والحامل والمرضع، إذا خافتا على ولديهما أفطرتا وقضيتا عن كل يوم مسكيناً،

Hamile ve emziren kadın, çocuğuna zarar geleceğinden korkarsa bu durumda oruç tutmazlar, kaza ederler, her gün içinde miskine fidye verirler.

Hamile kadın oruç tuttuğunda, çocuğuna veya kendine zarar gelmesinden korku duyursa, orucunu bozduğunda üzerine kaza mı gerekir, yoksulu doyurmak mı gerekir ? Bu hususta 2 görüş bulunmaktadır.

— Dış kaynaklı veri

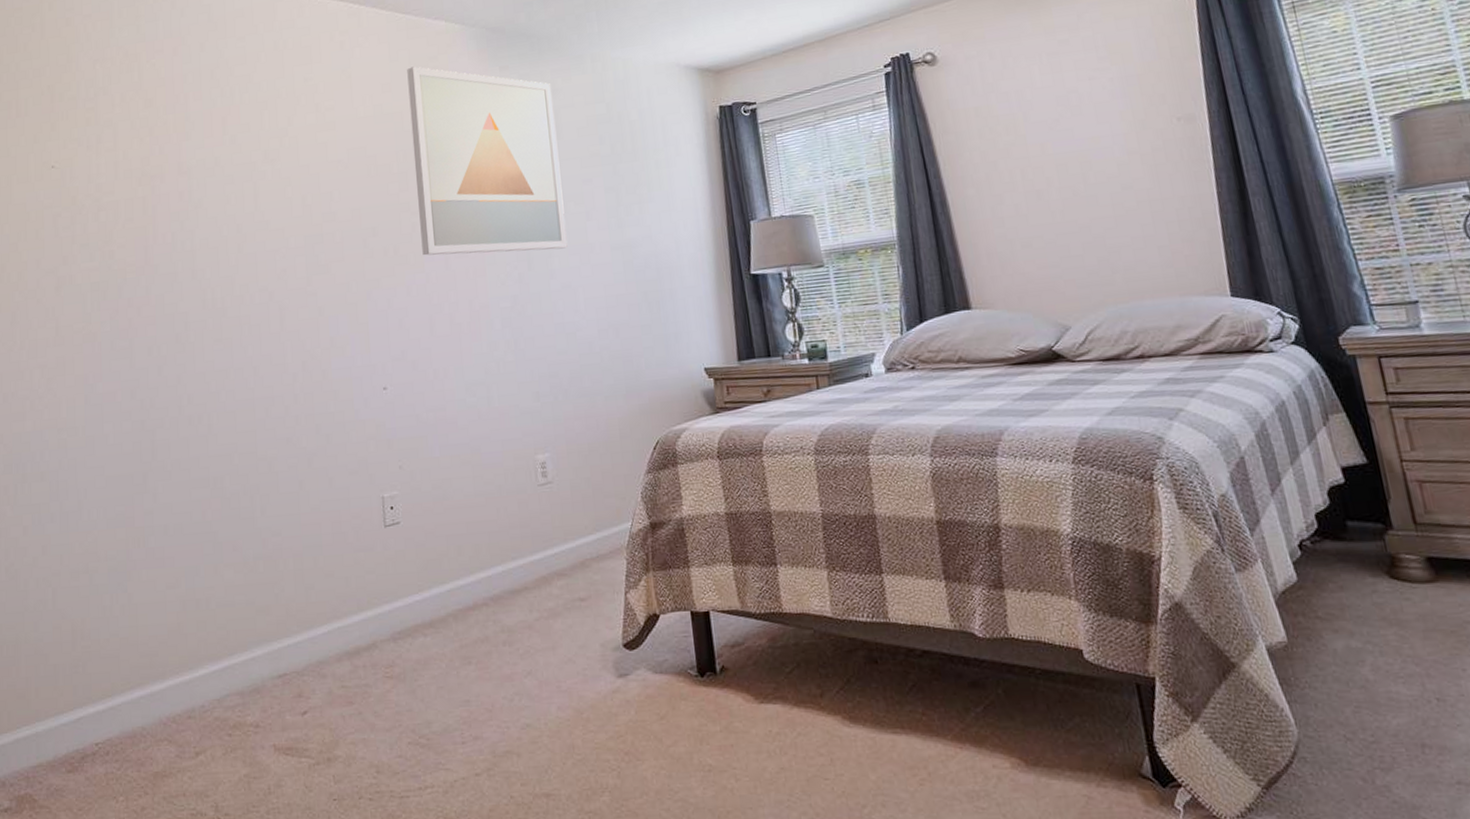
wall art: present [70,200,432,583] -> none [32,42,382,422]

1.Görüş, Ahmed bin Hanbel, İmam Malik, Şafi ve bu mezhebe bağlı alimlerle, Müellif’in onayladığı görüştür ki, şudur, “hamile ve nefse kadınlar, ramazan ayında tutacakları oruçların çocuklarına zarar vereceğinden korkarlarsa kaza ederler, her tutmadıkları oruçtan dolayı da yoksulu doyururlar. Bu görüşün alimleri, bu durumda annenin oruç tutmayacağına fakat daha sonra, kaza etmeleri gerektiğine ve tutmadıkları oruçlardan dolayı da yoksulu doyurmak zorunda olduklarına hükmetmişlerdir.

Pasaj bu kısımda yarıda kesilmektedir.